Fig. 1 is a plot of log-derived kegH and the ACA-determined transmissibility. The data have been normalized on a scale from 0 to 1 on the basis of the range of values determined across both parameters so that any data points falling on a unit line slope indicate a 1:1 correlation between the two. The figure illustrates that a relatively good correlation exists for a considerable number of wells and that, when the direct correlation does not match, the log-derived kegH is greater than that determined by the ACA. This trend reinforces the belief that the zonal coverage determined from the DFIT likely is affected in some cases by the limitations in fracture height achieved during the test. When the DFIT fracture height is factored in and compared with the log-derived kegH across the same interval, a better match is achieved, but it potentially will underestimate the final well deliverability for the post-fracture-stimulated well.
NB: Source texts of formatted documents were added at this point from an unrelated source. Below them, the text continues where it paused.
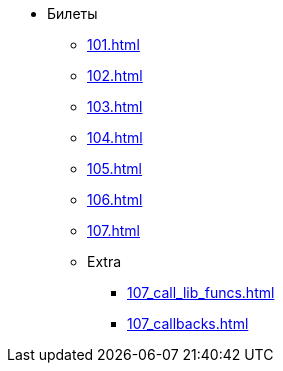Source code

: * Билеты
** xref:101.adoc[]
** xref:102.adoc[]
** xref:103.adoc[]
** xref:104.adoc[]
** xref:105.adoc[]
** xref:106.adoc[]
** xref:107.adoc[]
** Extra
***  xref:107_call_lib_funcs.adoc[]
***  xref:107_callbacks.adoc[]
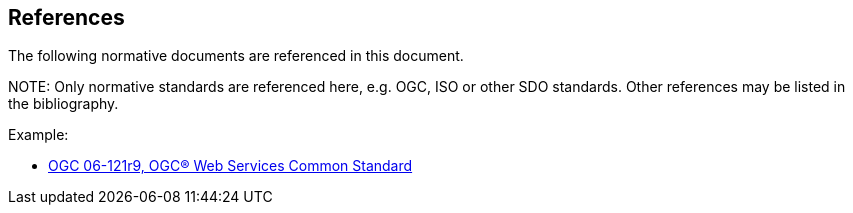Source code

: [[references]]
== References

The following normative documents are referenced in this document.

.NOTE: 	Only normative standards are referenced here, e.g. OGC, ISO or other SDO standards. Other references may be listed in the bibliography.

Example:

* https://portal.opengeospatial.org/files/?artifact_id=38867&version=2[OGC 06-121r9, OGC® Web Services Common Standard]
Fig. 1—Normalized log-derived kegH vs. ACA-determined transmissibility.

Conclusions and Recommendations

  • Field developments that require hydraulic fracturing provide excellent opportunities to build an understanding of the key aspects of DFIT execution, data gathering, and ACA that can affect the quality and applicability of a subsequent correlation.
  • The correlations that are derived can be strengthened when the technique is applied in a relatively consistent manner and integrated with complementary and independent means of determining similar information from a conventional subsurface approach.
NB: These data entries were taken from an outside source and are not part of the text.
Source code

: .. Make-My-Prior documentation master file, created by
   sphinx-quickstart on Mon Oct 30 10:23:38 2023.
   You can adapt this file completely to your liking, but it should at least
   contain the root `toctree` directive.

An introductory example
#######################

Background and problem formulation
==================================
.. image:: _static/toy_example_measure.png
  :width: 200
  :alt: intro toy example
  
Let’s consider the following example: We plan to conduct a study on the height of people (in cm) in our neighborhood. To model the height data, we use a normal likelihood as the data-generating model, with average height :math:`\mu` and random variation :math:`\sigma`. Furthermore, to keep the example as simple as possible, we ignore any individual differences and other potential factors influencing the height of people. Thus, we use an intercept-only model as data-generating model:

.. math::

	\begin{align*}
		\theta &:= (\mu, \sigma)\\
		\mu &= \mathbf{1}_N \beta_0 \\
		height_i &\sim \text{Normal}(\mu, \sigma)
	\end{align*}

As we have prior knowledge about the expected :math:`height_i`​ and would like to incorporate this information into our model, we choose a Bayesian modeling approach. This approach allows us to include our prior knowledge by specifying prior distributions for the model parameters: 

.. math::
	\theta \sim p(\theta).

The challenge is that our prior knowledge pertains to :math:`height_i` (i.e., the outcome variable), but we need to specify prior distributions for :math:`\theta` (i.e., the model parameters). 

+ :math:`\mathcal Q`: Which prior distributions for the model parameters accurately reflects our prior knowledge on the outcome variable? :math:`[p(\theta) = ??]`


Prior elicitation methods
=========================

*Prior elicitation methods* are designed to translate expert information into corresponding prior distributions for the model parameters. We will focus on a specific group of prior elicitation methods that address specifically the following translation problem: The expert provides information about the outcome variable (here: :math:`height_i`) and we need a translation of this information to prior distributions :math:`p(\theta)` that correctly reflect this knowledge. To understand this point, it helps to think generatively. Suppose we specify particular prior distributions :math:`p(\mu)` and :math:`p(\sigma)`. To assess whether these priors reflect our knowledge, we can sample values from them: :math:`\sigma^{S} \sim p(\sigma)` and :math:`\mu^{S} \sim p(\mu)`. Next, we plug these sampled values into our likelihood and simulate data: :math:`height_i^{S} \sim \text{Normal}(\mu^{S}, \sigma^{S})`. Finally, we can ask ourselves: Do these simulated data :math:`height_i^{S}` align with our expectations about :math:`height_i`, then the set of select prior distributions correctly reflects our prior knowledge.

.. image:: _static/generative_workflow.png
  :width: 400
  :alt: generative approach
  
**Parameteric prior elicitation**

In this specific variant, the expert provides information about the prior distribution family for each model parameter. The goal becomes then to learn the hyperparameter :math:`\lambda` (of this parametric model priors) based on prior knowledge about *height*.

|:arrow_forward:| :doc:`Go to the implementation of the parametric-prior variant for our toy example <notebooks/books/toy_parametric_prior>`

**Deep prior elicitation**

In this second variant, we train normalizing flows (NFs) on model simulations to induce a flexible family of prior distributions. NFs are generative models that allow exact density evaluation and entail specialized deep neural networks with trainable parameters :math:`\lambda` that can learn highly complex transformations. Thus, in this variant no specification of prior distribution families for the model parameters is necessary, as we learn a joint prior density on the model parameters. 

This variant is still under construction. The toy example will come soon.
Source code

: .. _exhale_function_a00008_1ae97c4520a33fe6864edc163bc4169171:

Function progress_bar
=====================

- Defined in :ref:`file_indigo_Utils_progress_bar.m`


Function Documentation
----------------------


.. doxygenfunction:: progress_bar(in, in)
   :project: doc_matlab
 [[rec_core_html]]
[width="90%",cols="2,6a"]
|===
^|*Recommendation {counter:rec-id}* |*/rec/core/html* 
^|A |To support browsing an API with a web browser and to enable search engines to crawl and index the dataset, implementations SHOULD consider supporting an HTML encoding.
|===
  • The execution of DFIT and subsequent ACA analysis should follow a rigorously standardized procedure in field implementation and analysis, to allow meaningful correlations to be drawn as the data set increases.
  • When applied consistently and in line with relatively good reservoir quality, a database can be created of data from many wells with pressure monitoring times that are practical and not prohibitively lengthy.
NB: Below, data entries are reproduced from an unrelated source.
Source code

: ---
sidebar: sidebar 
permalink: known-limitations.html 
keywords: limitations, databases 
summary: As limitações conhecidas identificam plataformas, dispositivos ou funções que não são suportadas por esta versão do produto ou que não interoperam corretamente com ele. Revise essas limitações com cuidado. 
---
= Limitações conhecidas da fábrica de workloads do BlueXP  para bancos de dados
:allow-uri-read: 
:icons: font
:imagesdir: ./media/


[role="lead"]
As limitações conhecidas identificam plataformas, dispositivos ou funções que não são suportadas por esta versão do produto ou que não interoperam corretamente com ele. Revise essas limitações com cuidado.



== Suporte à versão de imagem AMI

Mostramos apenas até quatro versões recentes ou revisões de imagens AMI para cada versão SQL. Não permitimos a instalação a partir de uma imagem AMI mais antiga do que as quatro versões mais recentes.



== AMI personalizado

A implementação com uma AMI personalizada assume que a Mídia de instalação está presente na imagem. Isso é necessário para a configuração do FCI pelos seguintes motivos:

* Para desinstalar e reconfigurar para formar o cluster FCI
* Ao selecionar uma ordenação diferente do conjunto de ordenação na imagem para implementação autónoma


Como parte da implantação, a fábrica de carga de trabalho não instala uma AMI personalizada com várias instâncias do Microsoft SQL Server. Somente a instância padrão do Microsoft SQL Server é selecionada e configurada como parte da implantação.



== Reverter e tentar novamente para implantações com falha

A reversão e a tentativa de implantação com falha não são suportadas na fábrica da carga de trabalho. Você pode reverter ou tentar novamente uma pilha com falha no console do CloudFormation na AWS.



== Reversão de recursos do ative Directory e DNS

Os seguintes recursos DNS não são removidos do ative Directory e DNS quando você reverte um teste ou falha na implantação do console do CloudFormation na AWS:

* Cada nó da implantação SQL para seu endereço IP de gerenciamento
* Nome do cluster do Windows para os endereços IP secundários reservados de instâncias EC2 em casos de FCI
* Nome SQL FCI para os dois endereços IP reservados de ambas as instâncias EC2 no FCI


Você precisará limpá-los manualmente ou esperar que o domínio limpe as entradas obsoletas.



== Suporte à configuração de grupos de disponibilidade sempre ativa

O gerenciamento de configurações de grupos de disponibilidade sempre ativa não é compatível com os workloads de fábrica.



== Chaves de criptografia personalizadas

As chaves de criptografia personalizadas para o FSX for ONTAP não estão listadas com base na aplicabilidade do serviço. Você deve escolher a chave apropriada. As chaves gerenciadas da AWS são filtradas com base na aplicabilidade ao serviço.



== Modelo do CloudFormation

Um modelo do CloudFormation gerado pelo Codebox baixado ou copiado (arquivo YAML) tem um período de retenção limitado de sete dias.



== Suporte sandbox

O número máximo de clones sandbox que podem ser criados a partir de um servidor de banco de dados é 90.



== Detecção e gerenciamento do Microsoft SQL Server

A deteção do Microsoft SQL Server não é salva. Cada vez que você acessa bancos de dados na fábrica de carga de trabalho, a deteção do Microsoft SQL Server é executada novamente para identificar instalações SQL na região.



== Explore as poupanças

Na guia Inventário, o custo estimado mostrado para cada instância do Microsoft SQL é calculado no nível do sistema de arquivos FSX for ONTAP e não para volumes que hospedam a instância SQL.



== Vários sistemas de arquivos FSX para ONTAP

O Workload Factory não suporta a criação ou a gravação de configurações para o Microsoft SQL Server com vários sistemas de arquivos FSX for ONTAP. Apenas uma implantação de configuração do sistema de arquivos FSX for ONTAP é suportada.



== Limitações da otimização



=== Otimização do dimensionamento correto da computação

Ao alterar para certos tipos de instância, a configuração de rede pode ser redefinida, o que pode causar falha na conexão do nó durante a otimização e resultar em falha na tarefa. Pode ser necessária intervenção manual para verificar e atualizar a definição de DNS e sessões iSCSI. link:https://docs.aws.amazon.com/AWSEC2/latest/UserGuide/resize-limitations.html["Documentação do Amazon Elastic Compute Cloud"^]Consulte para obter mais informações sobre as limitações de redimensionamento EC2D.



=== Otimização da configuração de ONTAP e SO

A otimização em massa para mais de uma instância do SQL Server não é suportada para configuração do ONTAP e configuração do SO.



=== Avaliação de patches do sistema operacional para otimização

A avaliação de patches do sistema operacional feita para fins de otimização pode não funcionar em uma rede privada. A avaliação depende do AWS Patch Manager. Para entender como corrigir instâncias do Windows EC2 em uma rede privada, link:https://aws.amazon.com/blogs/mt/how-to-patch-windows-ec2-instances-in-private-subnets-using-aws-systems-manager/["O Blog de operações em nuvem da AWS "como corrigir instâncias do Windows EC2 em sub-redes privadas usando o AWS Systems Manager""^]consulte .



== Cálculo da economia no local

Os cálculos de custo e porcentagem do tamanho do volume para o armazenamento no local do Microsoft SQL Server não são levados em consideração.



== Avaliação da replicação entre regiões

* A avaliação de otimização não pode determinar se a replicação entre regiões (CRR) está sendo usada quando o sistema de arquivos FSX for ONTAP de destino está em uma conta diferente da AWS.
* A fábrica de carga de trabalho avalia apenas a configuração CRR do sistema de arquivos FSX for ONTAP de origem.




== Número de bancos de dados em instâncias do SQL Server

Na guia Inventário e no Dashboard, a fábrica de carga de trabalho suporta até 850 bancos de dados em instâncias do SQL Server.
  • The data set generated from such a well-organized program can be used to calibrate post-stimulation reservoir performance and can complement and assist with a range of existing petrophysical work fronts.
  • A robust work flow to estimate kegH from openhole petrophysical descriptions provides a valid means to calibrate the subsequent dynamic flow behavior and is a valuable tool to understand and bound the ACA interpretation.
  • The application of DFIT and ACA in extremely tight wells often can be the only achievable means of estimating dynamic reservoir properties if the reservoir will not flow even after stimulation, providing a valuable piece of data to assist in appraisal decision-making.
  • Created fracture height affects the correlation between ACA-determined properties and log-derived estimates of kegH or conventional well-test-determined methods, with the ACA-determined properties generally consistently lower than the latter two.
  • Applications of DFIT for horizontal wells, in highly laminated reservoirs, can be quite limited and, in general, difficult to reconcile with other means of determining the same properties because of the inability to apply conventional vertical-well-surveillance methods easily.
  • The use of DFIT and subsequent ACA analysis is a low-cost method of obtaining a substantial fieldwide data set during field development that can be used to assist quickly with development choices that normally may require a working production facility.

This article, written by Special Publications Editor Adam Wilson, contains highlights of paper SPE-191437-18IHFT-MS, “ACA Practical Considerations: When Is It Accurate and How Should It Be Used To Improve Reservoir Stimulation,” by O.A. Ishteiwy, SPE, M. Jaboob, and G. Turk, BP; S. Dwi-Kurniadi, SPE, Schlumberger; A. Al-Shueili, SPE, A. Al-Manji, and P. Smith, BP, prepared for the 2018 SPE International Hydraulic Fracturing Technology Conference and Exhibition, Muscat, Oman, 16–18 October. The paper has not been peer reviewed.